When his tormenters announced that he was to be put on trial, Ziauddin said he faced the prospect of being put to death. They ordered him to sit on a bottle and he refused. “They pushed me into a window and the glass broke,” he said. “It cut my veins, everything, I was bleeding so they took me to a hospital.”
He passed out and awoke to find his arm in stitches and his hand swollen. He made his way to the bathroom inside his hospital room, where he saw a small window. “I was dizzy, but I jumped out and ran to a taxi,” he said. “I told him (the driver) it was nothing, I’d had a car accident.” He directed the cab to a fake address and then ran off, with no money to pay the fare. He made his way to the home of a friend, who lent him oversized clothing, scissors to cut the long hair and beard he’d grown, and cash.
Ziauddin fled to the north of Iraq, where was treated at another hospital. Later, he fled to Iran and eventually, Pakistan, where he lived for several years and married an Afghan woman. There he worked to help other refugees. “God helps me to help others,” said Ziauddin.
Born a Muslim, he converted to Christianity twenty years ago. He came to the U.S. on refugee status in 2000, before the September 11th attacks—and before the U.S. invasion of Iraq. Obtaining papers to come to the U.S. was difficult for many, he said. “Hundreds were sent to the U.S. embassy, but they would accept only two or three.” He was able to bring only one of his six children, a son, and has never been able to afford to go back to see his remaining children.
After living in Pakistan, where life is difficult, it was not too difficult adjusting to life in the U.S., he said.”I am very open-minded; the good things we can accept, and the things that are not good we can ignore it.” But for refugees coming over today, the transition is much harder. There are no jobs. Many have suffered injuries. Some have been targets of discrimination. “Eighty percent here can’t speak English,” he said, adding that some are afraid, rarely emerging from their apartments. “Some fear they can’t take their daughter or their mother outside,” he said.
Ziauddin now considers himself an American. He voiced outrage at news that a 13-story mosque may be built near the site where 3,000 people died in the 9-11 terrorist attacks, and also expressed concern over churches locally being sold and converted into mosques.
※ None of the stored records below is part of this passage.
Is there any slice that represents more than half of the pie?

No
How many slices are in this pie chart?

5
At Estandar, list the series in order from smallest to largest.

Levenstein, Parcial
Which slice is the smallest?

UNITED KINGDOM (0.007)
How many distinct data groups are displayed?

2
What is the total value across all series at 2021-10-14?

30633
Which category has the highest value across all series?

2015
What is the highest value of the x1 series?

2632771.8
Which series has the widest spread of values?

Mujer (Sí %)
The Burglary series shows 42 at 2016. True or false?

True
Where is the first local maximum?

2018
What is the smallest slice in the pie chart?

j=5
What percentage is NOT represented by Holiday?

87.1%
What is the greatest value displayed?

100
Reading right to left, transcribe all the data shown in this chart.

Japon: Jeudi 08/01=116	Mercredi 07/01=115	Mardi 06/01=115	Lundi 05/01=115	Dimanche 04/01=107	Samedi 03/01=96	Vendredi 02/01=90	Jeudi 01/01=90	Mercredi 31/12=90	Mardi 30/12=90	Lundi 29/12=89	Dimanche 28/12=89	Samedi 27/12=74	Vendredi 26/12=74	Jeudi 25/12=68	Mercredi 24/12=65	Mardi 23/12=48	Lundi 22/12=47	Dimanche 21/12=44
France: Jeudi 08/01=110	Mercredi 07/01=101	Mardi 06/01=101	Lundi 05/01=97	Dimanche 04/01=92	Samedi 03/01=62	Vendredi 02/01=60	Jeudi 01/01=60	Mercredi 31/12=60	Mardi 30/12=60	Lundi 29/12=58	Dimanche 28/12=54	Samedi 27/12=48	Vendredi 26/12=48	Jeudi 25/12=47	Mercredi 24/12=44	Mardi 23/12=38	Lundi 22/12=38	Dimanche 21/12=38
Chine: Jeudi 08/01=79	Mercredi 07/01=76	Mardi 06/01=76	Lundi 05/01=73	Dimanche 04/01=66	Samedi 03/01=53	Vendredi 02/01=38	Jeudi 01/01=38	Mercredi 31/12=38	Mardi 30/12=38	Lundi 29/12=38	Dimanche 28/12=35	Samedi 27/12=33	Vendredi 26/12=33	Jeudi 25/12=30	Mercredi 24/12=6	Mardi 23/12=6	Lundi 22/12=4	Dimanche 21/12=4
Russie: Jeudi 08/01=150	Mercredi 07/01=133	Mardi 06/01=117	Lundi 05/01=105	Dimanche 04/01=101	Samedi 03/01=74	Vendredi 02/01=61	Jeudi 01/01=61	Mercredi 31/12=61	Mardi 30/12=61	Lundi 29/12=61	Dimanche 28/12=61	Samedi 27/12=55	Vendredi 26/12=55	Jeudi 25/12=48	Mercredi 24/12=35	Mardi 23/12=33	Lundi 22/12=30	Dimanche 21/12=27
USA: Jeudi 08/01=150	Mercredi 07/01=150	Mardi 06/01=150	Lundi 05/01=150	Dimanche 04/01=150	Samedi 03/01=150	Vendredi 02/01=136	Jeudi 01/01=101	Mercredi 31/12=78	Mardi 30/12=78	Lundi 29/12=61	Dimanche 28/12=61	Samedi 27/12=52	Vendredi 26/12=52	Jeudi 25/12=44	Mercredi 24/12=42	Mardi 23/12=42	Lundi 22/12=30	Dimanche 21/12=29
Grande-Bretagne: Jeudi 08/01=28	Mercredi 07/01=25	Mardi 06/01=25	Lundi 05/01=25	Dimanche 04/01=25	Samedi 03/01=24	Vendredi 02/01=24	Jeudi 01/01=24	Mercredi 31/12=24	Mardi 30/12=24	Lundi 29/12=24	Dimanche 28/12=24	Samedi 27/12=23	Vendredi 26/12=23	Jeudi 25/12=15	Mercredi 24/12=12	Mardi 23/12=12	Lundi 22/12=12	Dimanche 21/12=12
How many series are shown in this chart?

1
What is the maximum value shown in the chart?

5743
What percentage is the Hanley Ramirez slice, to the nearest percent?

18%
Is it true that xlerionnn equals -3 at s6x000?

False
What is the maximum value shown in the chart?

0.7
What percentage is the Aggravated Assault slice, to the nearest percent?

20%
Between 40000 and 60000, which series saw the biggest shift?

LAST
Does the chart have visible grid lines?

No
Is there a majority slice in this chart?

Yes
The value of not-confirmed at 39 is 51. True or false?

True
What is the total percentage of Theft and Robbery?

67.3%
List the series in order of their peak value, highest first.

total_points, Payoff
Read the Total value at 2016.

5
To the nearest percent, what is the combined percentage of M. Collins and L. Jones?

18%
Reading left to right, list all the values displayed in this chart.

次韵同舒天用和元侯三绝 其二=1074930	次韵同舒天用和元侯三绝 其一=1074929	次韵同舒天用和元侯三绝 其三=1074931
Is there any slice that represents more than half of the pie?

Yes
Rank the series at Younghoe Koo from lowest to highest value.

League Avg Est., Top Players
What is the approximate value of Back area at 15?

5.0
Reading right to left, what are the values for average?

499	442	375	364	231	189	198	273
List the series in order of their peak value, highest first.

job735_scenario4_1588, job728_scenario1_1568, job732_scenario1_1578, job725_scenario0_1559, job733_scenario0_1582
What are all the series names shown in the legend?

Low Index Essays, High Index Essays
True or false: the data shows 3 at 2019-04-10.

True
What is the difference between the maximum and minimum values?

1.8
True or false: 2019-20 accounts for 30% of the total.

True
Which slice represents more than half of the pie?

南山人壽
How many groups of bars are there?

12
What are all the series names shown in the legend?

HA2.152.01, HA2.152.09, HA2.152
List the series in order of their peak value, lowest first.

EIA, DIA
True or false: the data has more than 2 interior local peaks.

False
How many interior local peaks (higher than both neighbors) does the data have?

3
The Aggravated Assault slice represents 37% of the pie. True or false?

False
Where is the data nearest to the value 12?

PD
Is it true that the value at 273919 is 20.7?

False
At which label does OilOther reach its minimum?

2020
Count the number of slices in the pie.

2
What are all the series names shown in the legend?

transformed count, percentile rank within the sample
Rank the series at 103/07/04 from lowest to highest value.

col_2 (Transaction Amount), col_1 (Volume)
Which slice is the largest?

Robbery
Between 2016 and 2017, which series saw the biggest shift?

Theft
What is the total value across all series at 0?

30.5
Unlike in Iraq, Muslims and those of other faiths are more tolerant here and generally get along, he asid. But Ziauddin fears that fundamentalist Muslims “will be a big problem to us someday,” noting that in accordance with a Islamic rule, “They want to rule the world.” He believes fewer refugees should be sent to San Diego, where resources are now spread thin from tens of thousands of recent refugees.
Although he was tortured by Saddam Hussein’s regime, Ziauddin believes the U.S. invasion of Iraq was a mistake. He is disappointed that President Barack Obama has continued many policies of the Bush administration, and believes the U.S. pullout of troops has left the country lawless.
To prove his point, he plays a shocking video on his laptop. It shows a naked man being tortured to death in an Iraqi-run prison, electrocuted with a taser,, brutalized and beaten. “This is happening now—a couple of months ago,” he informed ECM. “You’ve seen the photos of Abu Ghrab; why doesn’t anyone show this?” He translates the man’s final words, pleas in Arabic to let him die. The prisoner collapses, but the guards continue to abuse his dead body.
“Everything they are doing to him, they did to me,” said Ziauddin. Glancing down at his scarred and twisted arm, he added, “Don’t feel sorry for me; this saved my life.”